_Written task:_ Reproduce verbatim the stretch of the discussion on New Testament elders from "And we said" through "to a shepherd.".

_Text section:_
And we said this at least live, but when we're talking about the church now related to the church of the new testament, it's really just important to remember that there are ways in which the church then was both alike and unlike the church today. We've called the roles of leadership, for example, different things over time, embody them differently. And yet there's also this really informed and important continuity between the way that we organize things and structure things in the church now versus the way we did it and it is in the new testament. So for example, we're gonna talk about the role of elders, and it's just important, I think, to note that at least in the pages of the new testament, this role gets referred to a number of different ways with different language. So you can be referring to an elder, you can be referring to an overseer, you could be referring to a shepherd.

Ashley:

And presumably we're talking about if not exactly the same thing, similar things, a position of, of leadership in the church. And it's true, that in places like first Timothy, for example, Paul's instruction for elders, He is addressing those instructions to men or to a man using a male elder as his example. So in the text it says that an elder needs to be the husband of 1 wife. And so people have raised the question, well, then elders must be men because they have to be the husband of 1 wife. And if Paul intended for women to be elders, he would have gone on to say so, or to have made room for, women similarly being the wife of of 1 husband or whatever.

Ashley:

And so we just wanna maybe clarify that point. That gives us a kind of helpful opportunity to talk about the fact that something we've alluded to at least before, but maybe not clarify the way that we should have, which is that Paul's use of this male example in this instance, talking about male leaders or privileging that as his example, deferring to it anyway, doesn't necessarily mean that he is prohibiting women from ever holding this role. So in other words, the fact that he's using a man as his example, doesn't mean that a woman couldn't also ever occupy the same or fill the same role. He's deferring to male examples in a very similar way that we defer very we were talking about a singular person, for example, it was always he. And so that has been, normative across cultures.

Ashley:

That idea of maleness as normative holds. We've talked about this before. Even after the gospel, the world is still sinful. The world is still largely deferring to these sort of patriarchal and holding to patriarchal assumptions and structures in the world. So you're gonna see in the similar way that Paul's grappling with that in other places in the new testament that we've already talked about.

_Supplied entries:_
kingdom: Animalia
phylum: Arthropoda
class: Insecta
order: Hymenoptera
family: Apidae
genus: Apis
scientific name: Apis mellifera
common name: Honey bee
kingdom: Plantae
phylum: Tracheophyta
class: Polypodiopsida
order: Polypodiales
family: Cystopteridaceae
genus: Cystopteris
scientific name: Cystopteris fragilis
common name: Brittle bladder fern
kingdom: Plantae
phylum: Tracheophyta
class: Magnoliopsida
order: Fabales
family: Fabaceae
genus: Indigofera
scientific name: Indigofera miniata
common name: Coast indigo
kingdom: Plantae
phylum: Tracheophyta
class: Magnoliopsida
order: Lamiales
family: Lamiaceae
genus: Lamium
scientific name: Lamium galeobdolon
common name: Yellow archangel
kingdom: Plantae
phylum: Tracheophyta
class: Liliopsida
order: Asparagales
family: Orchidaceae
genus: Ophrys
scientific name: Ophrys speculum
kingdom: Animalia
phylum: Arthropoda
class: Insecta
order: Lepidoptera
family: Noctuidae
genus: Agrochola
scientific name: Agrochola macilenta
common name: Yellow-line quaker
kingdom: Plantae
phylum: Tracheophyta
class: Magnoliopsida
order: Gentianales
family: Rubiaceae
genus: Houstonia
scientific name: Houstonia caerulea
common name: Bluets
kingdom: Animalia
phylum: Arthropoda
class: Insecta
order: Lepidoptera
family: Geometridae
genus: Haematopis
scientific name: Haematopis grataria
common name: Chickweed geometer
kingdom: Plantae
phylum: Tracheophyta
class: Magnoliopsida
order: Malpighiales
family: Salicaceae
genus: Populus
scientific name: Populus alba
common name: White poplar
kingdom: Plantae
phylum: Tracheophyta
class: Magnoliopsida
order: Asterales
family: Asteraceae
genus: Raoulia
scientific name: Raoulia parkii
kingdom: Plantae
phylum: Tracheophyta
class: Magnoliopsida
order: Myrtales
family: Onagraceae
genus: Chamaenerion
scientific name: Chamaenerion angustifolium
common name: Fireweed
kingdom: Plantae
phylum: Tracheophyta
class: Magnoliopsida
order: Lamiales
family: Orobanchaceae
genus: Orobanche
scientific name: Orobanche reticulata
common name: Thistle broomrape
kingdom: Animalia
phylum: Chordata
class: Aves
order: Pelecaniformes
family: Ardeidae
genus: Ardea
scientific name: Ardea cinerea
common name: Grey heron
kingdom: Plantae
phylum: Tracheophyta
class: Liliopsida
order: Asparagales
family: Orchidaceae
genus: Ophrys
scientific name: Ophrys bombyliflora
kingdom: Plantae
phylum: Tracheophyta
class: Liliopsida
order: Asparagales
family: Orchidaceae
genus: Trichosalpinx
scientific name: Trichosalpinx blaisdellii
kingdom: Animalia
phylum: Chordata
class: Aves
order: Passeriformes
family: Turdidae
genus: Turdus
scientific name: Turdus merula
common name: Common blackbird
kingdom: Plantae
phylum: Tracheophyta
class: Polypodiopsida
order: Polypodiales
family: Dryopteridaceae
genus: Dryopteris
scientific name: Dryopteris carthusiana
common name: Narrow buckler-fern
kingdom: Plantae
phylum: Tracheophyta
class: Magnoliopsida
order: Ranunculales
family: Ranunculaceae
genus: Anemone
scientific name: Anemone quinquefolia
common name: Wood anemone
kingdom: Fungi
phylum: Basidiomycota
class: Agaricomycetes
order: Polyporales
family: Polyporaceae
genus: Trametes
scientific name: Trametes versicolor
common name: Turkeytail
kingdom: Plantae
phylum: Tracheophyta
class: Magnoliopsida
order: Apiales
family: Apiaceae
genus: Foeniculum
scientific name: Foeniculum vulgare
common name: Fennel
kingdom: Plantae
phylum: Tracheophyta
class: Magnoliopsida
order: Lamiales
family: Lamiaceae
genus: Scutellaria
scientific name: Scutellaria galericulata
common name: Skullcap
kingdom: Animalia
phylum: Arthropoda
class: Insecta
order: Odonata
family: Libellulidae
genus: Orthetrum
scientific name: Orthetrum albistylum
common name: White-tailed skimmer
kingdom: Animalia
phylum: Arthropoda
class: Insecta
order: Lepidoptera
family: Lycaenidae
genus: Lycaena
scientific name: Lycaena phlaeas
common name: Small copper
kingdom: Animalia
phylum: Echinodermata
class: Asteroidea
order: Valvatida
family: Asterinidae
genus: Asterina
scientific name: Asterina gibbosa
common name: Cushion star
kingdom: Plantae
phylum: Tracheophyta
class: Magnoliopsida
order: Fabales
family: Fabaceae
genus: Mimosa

_Output for this exercise:_
And we said this at least live, but when we're talking about the church now related to the church of the new testament, it's really just important to remember that there are ways in which the church then was both alike and unlike the church today. We've called the roles of leadership, for example, different things over time, embody them differently. And yet there's also this really informed and important continuity between the way that we organize things and structure things in the church now versus the way we did it and it is in the new testament. So for example, we're gonna talk about the role of elders, and it's just important, I think, to note that at least in the pages of the new testament, this role gets referred to a number of different ways with different language. So you can be referring to an elder, you can be referring to an overseer, you could be referring to a shepherd.